[Transcribed page contents]
◆ ◆ ◆

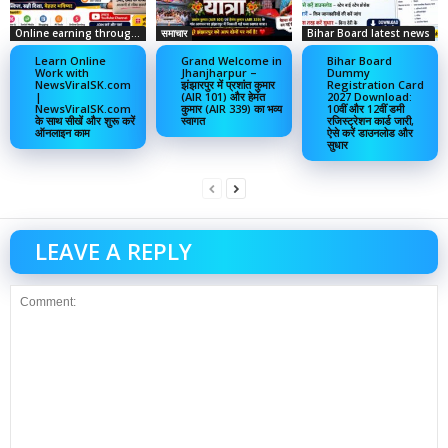
Online earning through social media
समाचार
Bihar Board latest news
Learn Online
Grand Welcome in
Bihar Board
Work with
Jhanjharpur –
Dummy
NewsViralSK.com
झंझारपुर में प्रशांत कुमार
Registration Card
|
(AIR 101) और हेमंत
2027 Download:
NewsViralSK.com
कुमार (AIR 339) का भव्य
10वीं और 12वीं डमी
के साथ सीखें और शुरू करें
स्वागत
रजिस्ट्रेशन कार्ड जारी,
ऑनलाइन काम
ऐसे करें डाउनलोड और
सुधार
LEAVE A REPLY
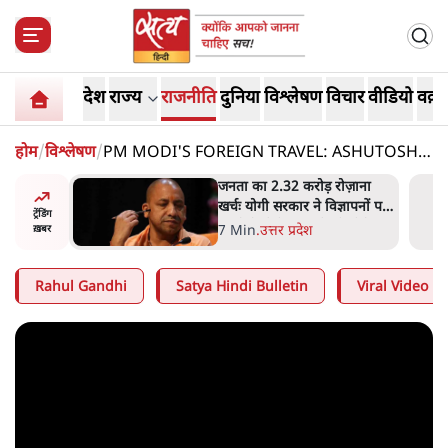
देश
राज्य
राजनीति
दुनिया
विश्लेषण
विचार
वीडियो
वक़्त
होम
/
विश्लेषण
/
PM MODI'S FOREIGN TRAVEL: ASHUTOSH ने
खोला यात्राओं का असली सच!
ोज़ाना
उलटबांसीः राष्ट्र के चरित्र की मरम्मत
्ञापनों पर
जारी है
ट्रेंडिंग
भी पीछे
11 Min
.
व्यंग्य/उलटबाँसी
ख़बर
Rahul Gandhi
Satya Hindi Bulletin
Viral Video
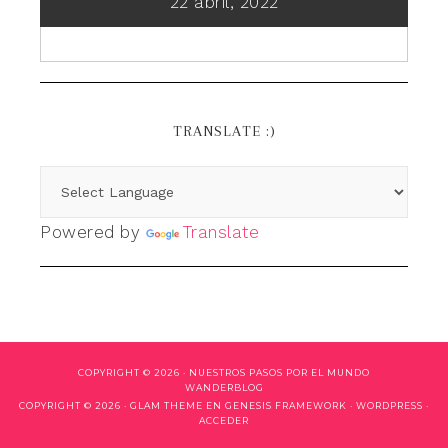
22 abril, 2022
TRANSLATE :)
Powered by
Translate
COPYRIGHT © 2026 ·
NUESTROS PASOS POR EL MUNDO
WANDERBLOG
COPYRIGHT © 2026 ·
GLAM THEME
EN
GENESIS FRAMEWORK
·
WORDPRESS
·
ACCEDER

◆ ◆ ◆

§ Directions:
Look through the data above and report every line in which "Bihar" appears.

§ Answer box:
Bihar Board latest news
Bihar Board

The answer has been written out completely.